Steve Scott: We did get burned, and it was because we had an infrastructure in the Cray XT and XE that was tied to a specific processor line because our interconnect ASICs were based on HyperTransport and not PCI-Express. That is why we moved to PCI-Express. It gave us an interface – from an ASIC perspective, and that is a four-year investment to build one – that was open. From a board design and software stack perspective it is possible to have a shorter time horizon of around eighteen months. It is possible to build a board for a specific processor, get it through test and then into production systems in about that timeframe.
TPM: If you decide XC50 should have alternate CPUs or GPUs, for instance, because the price/performance is far better – what if customers pull you that way? In 2003 through 2005, you were in front of Opteron then IBM got in, then HP got in, and Dell was finally dragged kicking and screaming into the market after holding onto railings for a long time. If the processor is decent and the price is okay, do you anticipate that and are you in the pattern for that? Is AMD back in the game?
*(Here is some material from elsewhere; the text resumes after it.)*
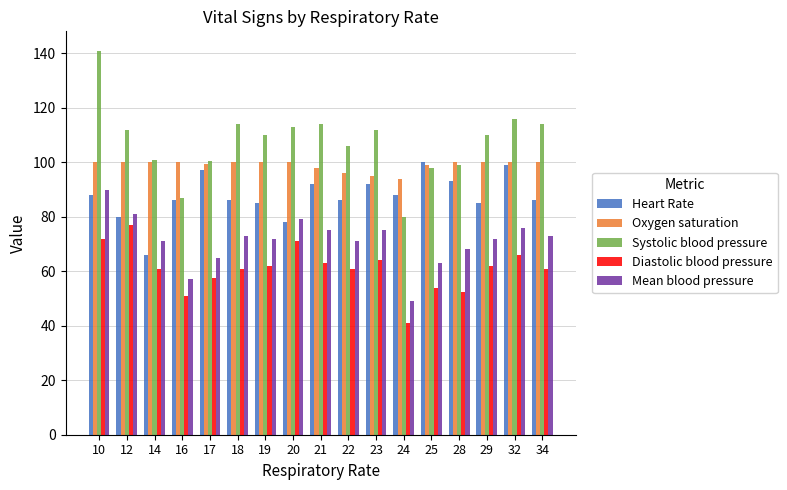

What is the spread (max minus min) of values at 20?

42.0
Steve Scott: Diversity is great. Look at the Department of Energy exascale program and the emphasis on diversity in processors and systems companies. Diversity is good for risk mitigation and for meeting a diverse market. It is important for the market and we are talking to everyone – and we are open to shipping multiple processors. In our next generation “Shasta” systems that come out in 2019, we will support Intel but we will also support other processors.
The XC system in the meantime has the ability to support interesting things that might come along in a PCI-Express form factor. The XC50 has the ability to put full-sized PCI-Express cards on every node and today we ship our Pascal GPUs in the XC50 in PCI-Express form factor, so it is possible to put an FPGA card there as well, for example.
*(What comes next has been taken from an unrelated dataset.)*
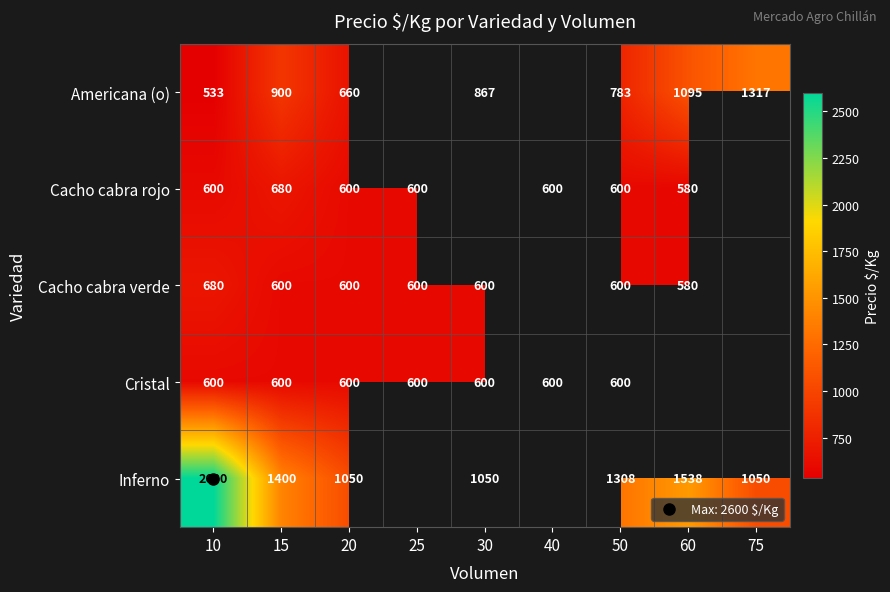

What value does the Cristal series have at 25?

600.0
With the CS Storm line, it is quicker to plug in new things. Those eighteen months have more to do with the high-end systems. We can be nimbler in the cluster space.
TPM: Wither ARM? It is not a power issue really, because ARM chips seem just as hot as Xeons. It is about an alternative, but then with the Naples Epyc processor, you can have an alternative with the same instruction set, so why bother?
Steve Scott: I do expect ARM to make inroads into traditional high-end HPC and I do expect that one of the exascale systems will likely be an ARM-based system.
We are starting to see some credible processor companies that will be shipping good ARMv8 64-bit server processors. We have not had that to date – the market has been chips optimized for mobile and some 32-bit servers and some weak initial 64-bit servers. That will be changing, but how fast they make inroads, the market will have to determine. But I do expect them to break into HPC to some degree.